The Atmospheric Chamber is designed for studies of the photochemical reactions of gaseous and particulate pollutants. In two large (1,000-cubic-foot) reaction chambers—the first of their kind when they were built—the chemical reactions that produce urban smog and atmospheric particles are investigated under precisely controllable conditions. They have revealed how the particles that make up smog form in the atmosphere. Research results obtained with them have been instrumental in designing effective air quality policies and in helping to understand the role of aerosols in climate.
In the laboratory for atmospheric chemical physics, the interactions of light with molecules in the atmosphere are investigated to elucidate how pollution forms and to measure the atmospheric concentration of aerosols and greenhouse gases. Techniques are developed for the global monitoring of the atmosphere from mobile ground-based laboratories and from space-based instruments.

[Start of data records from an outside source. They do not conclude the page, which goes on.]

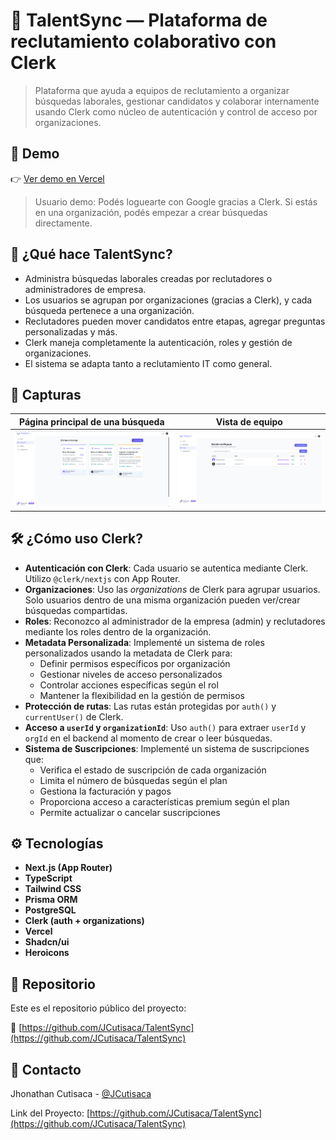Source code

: # 🧠 TalentSync — Plataforma de reclutamiento colaborativo con Clerk

> Plataforma que ayuda a equipos de reclutamiento a organizar búsquedas laborales, gestionar candidatos y colaborar internamente usando Clerk como núcleo de autenticación y control de acceso por organizaciones.

## 🚀 Demo

👉 [Ver demo en Vercel](https://talent-sync-ls.vercel.app/)

> Usuario demo: Podés loguearte con Google gracias a Clerk. Si estás en una organización, podés empezar a crear búsquedas directamente.

## 🧩 ¿Qué hace TalentSync?

- Administra búsquedas laborales creadas por reclutadores o administradores de empresa.
- Los usuarios se agrupan por organizaciones (gracias a Clerk), y cada búsqueda pertenece a una organización.
- Reclutadores pueden mover candidatos entre etapas, agregar preguntas personalizadas y más.
- Clerk maneja completamente la autenticación, roles y gestión de organizaciones.
- El sistema se adapta tanto a reclutamiento IT como general.

## 📸 Capturas

| Página principal de una búsqueda  | Vista de equipo                |
| --------------------------------- | ------------------------------ |
| ![search](./screenshots/jobs.png) | ![org](./screenshots/team.png) |

## 🛠️ ¿Cómo uso Clerk?

- **Autenticación con Clerk**: Cada usuario se autentica mediante Clerk. Utilizo `@clerk/nextjs` con App Router.
- **Organizaciones**: Uso las _organizations_ de Clerk para agrupar usuarios. Solo usuarios dentro de una misma organización pueden ver/crear búsquedas compartidas.
- **Roles**: Reconozco al administrador de la empresa (admin) y reclutadores mediante los roles dentro de la organización.
- **Metadata Personalizada**: Implementé un sistema de roles personalizados usando la metadata de Clerk para:
  - Definir permisos específicos por organización
  - Gestionar niveles de acceso personalizados
  - Controlar acciones específicas según el rol
  - Mantener la flexibilidad en la gestión de permisos
- **Protección de rutas**: Las rutas están protegidas por `auth()` y `currentUser()` de Clerk.
- **Acceso a `userId` y `organizationId`**: Uso `auth()` para extraer `userId` y `orgId` en el backend al momento de crear o leer búsquedas.
- **Sistema de Suscripciones**: Implementé un sistema de suscripciones que:
  - Verifica el estado de suscripción de cada organización
  - Limita el número de búsquedas según el plan
  - Gestiona la facturación y pagos
  - Proporciona acceso a características premium según el plan
  - Permite actualizar o cancelar suscripciones

## ⚙️ Tecnologías

- **Next.js (App Router)**
- **TypeScript**
- **Tailwind CSS**
- **Prisma ORM**
- **PostgreSQL**
- **Clerk (auth + organizations)**
- **Vercel**
- **Shadcn/ui**
- **Heroicons**

## 📂 Repositorio

Este es el repositorio público del proyecto:

🔗 [https://github.com/JCutisaca/TalentSync](https://github.com/JCutisaca/TalentSync)

## 📧 Contacto

Jhonathan Cutisaca - [@JCutisaca](https://github.com/JCutisaca)

Link del Proyecto: [https://github.com/JCutisaca/TalentSync](https://github.com/JCutisaca/TalentSync)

The High-Precision Spectroscopy Laboratory is housed in a quiet room—a room with specially designed acoustic and electromagnetic insulation. Acoustic foam blocks sound waves and copper cladding around the entire room blocks electromagnetic waves. The noise-free environment allows us to achieve exquisite precision in laser measurements of radiative properties of greenhouse gases, aerosols, and atmospheric trace constituents: the properties of single molecules can be measured. The measurements are the basis for climate models and for planning satellite missions to measure the composition of the atmosphere from space.